#### [INSTRUCTION]
Copy the material word for word, from its first line through the line containing "genus: Tortula".

-------------------------

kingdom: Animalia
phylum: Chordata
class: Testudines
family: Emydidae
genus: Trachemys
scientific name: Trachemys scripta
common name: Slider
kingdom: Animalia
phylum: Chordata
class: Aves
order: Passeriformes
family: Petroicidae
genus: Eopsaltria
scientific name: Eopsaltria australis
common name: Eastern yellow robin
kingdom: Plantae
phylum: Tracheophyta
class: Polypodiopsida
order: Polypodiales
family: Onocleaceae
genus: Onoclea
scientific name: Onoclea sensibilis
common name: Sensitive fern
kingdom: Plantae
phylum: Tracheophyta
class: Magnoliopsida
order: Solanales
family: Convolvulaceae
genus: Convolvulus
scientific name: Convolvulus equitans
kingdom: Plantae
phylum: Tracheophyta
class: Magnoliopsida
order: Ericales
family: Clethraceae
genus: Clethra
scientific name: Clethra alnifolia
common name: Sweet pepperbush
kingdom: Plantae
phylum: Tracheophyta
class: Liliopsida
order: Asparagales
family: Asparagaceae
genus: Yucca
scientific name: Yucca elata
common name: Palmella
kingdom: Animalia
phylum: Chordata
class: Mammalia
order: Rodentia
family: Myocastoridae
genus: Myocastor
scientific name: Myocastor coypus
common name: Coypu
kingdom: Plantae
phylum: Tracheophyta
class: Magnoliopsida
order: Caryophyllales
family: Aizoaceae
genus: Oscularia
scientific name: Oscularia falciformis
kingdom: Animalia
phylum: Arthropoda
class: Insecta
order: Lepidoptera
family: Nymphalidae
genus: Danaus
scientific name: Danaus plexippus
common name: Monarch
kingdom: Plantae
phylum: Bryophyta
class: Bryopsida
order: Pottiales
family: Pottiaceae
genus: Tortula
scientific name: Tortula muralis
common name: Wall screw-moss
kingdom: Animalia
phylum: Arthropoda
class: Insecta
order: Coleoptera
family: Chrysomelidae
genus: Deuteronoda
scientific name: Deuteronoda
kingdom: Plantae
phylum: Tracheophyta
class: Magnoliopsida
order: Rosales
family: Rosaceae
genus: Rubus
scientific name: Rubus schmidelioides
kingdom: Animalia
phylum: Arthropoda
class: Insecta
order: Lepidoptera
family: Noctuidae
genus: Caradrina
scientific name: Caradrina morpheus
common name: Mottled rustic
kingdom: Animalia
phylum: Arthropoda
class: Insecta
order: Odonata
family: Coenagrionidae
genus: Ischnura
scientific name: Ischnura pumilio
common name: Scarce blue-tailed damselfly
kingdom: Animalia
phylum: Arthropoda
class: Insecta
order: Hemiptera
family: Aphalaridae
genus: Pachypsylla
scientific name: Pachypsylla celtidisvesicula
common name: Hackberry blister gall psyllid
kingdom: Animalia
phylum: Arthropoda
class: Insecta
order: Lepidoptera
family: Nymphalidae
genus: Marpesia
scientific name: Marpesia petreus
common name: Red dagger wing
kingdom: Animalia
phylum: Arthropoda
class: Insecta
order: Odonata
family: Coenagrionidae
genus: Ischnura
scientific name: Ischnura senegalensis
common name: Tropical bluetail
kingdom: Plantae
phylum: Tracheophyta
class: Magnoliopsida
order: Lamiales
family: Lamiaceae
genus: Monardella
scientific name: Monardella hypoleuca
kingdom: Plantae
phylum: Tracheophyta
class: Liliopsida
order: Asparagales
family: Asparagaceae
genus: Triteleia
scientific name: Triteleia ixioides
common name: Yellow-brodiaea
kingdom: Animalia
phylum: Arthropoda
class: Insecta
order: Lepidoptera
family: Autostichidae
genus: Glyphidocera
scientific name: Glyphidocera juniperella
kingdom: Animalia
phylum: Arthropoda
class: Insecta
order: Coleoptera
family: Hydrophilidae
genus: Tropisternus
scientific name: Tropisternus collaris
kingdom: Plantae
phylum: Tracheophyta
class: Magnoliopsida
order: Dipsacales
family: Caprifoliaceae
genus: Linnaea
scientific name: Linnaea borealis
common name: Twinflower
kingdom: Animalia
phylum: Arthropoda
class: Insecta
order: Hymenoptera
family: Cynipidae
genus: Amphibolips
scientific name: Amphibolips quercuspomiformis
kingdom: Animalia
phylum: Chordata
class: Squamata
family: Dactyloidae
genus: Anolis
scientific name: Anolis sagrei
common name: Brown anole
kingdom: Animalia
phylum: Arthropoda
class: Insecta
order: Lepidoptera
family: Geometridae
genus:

-------------------------

#### [SOLUTION TO THE PROBLEM]
kingdom: Animalia
phylum: Chordata
class: Testudines
family: Emydidae
genus: Trachemys
scientific name: Trachemys scripta
common name: Slider
kingdom: Animalia
phylum: Chordata
class: Aves
order: Passeriformes
family: Petroicidae
genus: Eopsaltria
scientific name: Eopsaltria australis
common name: Eastern yellow robin
kingdom: Plantae
phylum: Tracheophyta
class: Polypodiopsida
order: Polypodiales
family: Onocleaceae
genus: Onoclea
scientific name: Onoclea sensibilis
common name: Sensitive fern
kingdom: Plantae
phylum: Tracheophyta
class: Magnoliopsida
order: Solanales
family: Convolvulaceae
genus: Convolvulus
scientific name: Convolvulus equitans
kingdom: Plantae
phylum: Tracheophyta
class: Magnoliopsida
order: Ericales
family: Clethraceae
genus: Clethra
scientific name: Clethra alnifolia
common name: Sweet pepperbush
kingdom: Plantae
phylum: Tracheophyta
class: Liliopsida
order: Asparagales
family: Asparagaceae
genus: Yucca
scientific name: Yucca elata
common name: Palmella
kingdom: Animalia
phylum: Chordata
class: Mammalia
order: Rodentia
family: Myocastoridae
genus: Myocastor
scientific name: Myocastor coypus
common name: Coypu
kingdom: Plantae
phylum: Tracheophyta
class: Magnoliopsida
order: Caryophyllales
family: Aizoaceae
genus: Oscularia
scientific name: Oscularia falciformis
kingdom: Animalia
phylum: Arthropoda
class: Insecta
order: Lepidoptera
family: Nymphalidae
genus: Danaus
scientific name: Danaus plexippus
common name: Monarch
kingdom: Plantae
phylum: Bryophyta
class: Bryopsida
order: Pottiales
family: Pottiaceae
genus: Tortula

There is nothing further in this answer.